WHAT YOU NEED TO DO ▸ Pictures aside, return every line below exactly as written.

___ DATA

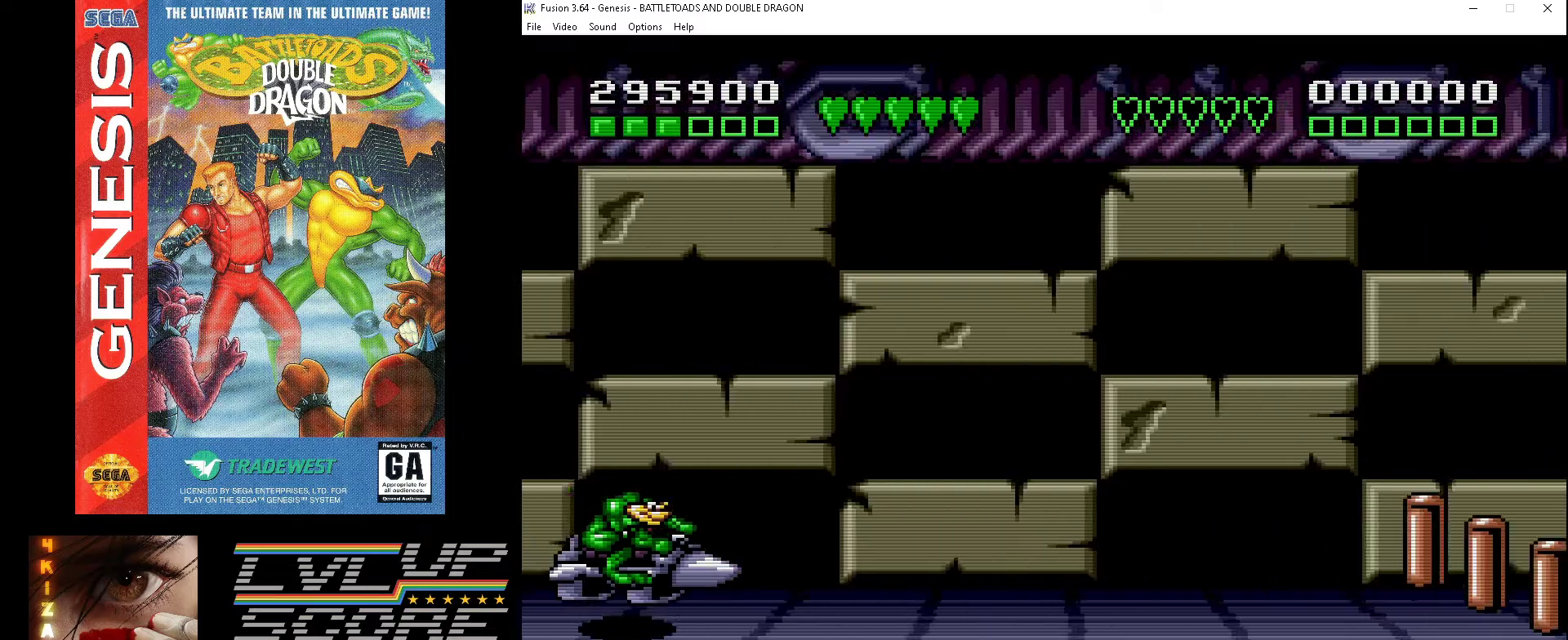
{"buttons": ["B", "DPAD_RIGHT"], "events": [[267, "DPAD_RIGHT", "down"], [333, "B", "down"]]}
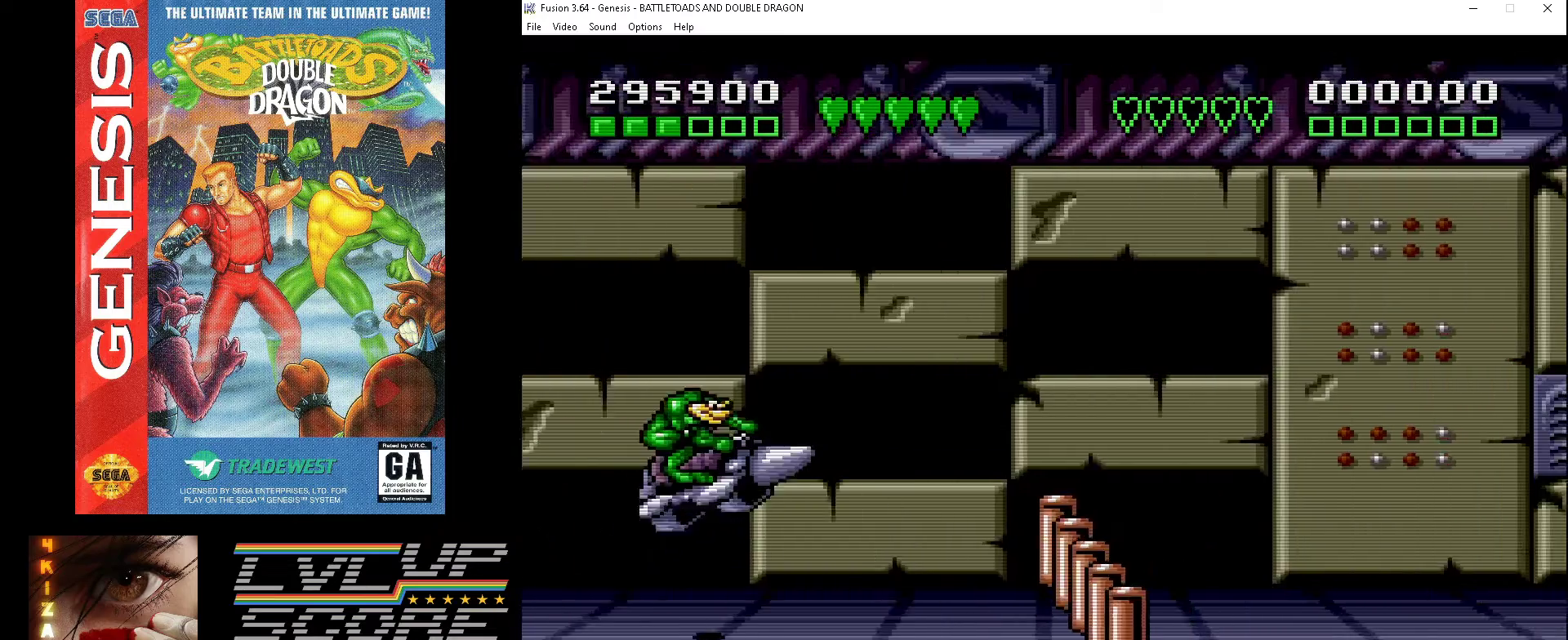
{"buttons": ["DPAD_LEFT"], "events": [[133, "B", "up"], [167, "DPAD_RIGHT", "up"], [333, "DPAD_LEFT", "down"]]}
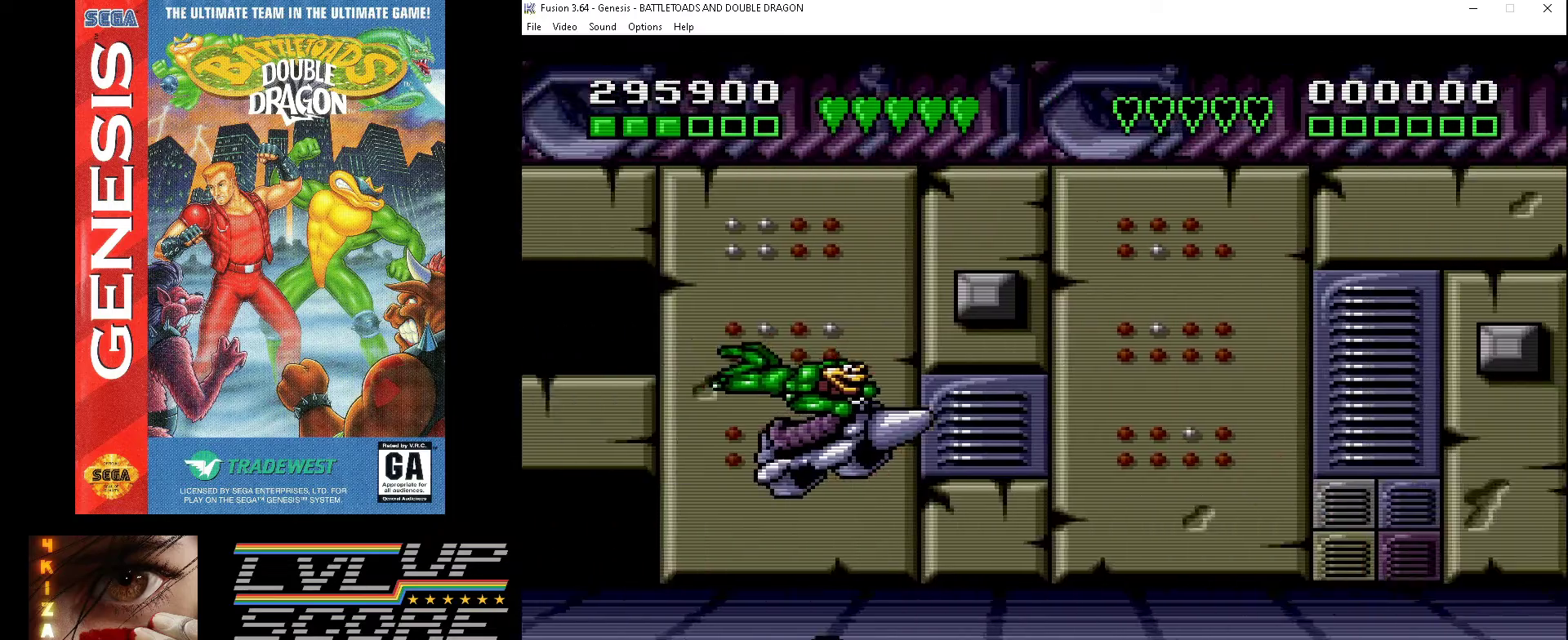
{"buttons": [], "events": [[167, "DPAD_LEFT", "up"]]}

______

EXERCISE OUTPUT ▸
{"buttons": ["B", "DPAD_RIGHT"], "events": [[267, "DPAD_RIGHT", "down"], [333, "B", "down"]]}
{"buttons": ["DPAD_LEFT"], "events": [[133, "B", "up"], [167, "DPAD_RIGHT", "up"], [333, "DPAD_LEFT", "down"]]}
{"buttons": [], "events": [[167, "DPAD_LEFT", "up"]]}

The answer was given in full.